* [WORK TO BE COMPLETED]: Copy each line that contains the string "Right", taking them from the material.

* [RECORDED INFORMATION]:
Content starts

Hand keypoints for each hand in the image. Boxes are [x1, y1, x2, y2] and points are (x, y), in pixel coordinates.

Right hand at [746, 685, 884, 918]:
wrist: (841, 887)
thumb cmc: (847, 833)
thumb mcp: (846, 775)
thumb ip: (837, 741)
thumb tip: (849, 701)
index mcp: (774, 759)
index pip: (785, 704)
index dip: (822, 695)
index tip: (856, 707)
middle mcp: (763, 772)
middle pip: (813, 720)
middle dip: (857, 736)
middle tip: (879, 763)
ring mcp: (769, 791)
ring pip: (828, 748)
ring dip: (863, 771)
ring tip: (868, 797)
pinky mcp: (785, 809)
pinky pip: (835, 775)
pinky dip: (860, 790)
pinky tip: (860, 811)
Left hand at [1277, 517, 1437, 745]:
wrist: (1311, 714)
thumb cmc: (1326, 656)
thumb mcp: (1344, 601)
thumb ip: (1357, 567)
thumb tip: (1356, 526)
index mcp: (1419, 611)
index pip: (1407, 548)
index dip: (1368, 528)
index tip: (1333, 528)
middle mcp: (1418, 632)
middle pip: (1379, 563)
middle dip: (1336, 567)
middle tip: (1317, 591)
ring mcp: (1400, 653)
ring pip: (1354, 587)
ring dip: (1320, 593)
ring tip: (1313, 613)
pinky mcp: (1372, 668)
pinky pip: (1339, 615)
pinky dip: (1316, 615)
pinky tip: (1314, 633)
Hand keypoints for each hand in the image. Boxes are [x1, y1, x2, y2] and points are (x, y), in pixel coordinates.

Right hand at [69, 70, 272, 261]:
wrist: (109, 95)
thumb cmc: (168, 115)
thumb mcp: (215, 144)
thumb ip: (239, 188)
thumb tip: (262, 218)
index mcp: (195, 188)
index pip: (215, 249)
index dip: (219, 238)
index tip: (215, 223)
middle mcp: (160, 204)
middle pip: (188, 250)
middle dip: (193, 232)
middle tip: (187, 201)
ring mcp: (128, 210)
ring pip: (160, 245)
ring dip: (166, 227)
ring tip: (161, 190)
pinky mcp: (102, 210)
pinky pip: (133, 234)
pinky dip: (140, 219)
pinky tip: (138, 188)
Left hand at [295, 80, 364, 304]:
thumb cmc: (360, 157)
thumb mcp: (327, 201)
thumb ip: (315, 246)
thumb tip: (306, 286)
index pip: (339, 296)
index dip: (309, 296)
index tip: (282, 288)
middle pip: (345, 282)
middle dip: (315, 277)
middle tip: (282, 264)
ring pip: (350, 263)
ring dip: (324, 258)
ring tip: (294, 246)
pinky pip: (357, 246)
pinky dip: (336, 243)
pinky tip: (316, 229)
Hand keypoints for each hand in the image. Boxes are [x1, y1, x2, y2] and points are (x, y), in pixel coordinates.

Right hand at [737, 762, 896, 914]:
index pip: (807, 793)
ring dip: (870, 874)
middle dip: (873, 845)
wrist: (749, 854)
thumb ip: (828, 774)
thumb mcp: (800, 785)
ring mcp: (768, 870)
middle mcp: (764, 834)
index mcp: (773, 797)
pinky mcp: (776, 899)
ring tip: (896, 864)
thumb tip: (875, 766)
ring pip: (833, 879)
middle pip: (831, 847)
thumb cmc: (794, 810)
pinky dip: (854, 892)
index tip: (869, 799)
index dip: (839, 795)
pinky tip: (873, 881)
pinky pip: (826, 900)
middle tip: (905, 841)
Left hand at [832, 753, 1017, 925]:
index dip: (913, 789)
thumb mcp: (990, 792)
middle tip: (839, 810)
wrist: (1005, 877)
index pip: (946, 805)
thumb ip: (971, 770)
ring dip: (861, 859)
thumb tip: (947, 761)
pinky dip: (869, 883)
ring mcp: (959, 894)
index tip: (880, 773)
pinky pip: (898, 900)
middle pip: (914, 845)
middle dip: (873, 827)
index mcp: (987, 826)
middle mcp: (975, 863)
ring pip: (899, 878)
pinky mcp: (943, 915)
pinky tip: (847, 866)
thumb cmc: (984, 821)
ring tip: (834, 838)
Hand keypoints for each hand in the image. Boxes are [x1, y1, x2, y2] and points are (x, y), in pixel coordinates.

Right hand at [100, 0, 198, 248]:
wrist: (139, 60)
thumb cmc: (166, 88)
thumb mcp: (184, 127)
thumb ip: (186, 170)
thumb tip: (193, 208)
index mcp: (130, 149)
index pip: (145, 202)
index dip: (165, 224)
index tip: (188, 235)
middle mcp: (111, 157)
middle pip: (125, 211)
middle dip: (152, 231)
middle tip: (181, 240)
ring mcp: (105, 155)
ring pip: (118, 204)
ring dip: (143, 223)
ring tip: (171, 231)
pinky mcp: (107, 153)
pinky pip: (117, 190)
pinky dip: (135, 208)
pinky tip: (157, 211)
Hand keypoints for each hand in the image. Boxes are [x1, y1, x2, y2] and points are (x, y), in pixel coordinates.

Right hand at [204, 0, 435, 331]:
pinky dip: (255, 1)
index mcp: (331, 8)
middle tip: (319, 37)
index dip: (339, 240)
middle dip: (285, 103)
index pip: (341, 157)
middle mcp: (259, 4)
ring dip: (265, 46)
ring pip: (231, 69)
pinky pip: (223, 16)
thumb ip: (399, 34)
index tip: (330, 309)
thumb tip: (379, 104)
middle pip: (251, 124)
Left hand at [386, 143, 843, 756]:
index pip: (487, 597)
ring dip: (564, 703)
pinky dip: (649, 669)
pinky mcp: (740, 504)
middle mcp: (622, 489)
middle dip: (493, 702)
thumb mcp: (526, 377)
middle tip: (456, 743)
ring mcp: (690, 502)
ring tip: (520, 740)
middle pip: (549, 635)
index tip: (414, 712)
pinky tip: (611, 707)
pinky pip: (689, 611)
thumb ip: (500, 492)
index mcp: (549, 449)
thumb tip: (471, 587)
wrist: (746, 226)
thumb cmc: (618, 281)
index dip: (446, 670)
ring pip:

Content ends

* [SOLUTION FOR THIS EXERCISE]:
Right hand at [746, 685, 884, 918]:
Right hand at [69, 70, 272, 261]:
Right hand at [737, 762, 896, 914]:
Right hand at [100, 0, 198, 248]:
Right hand at [204, 0, 435, 331]:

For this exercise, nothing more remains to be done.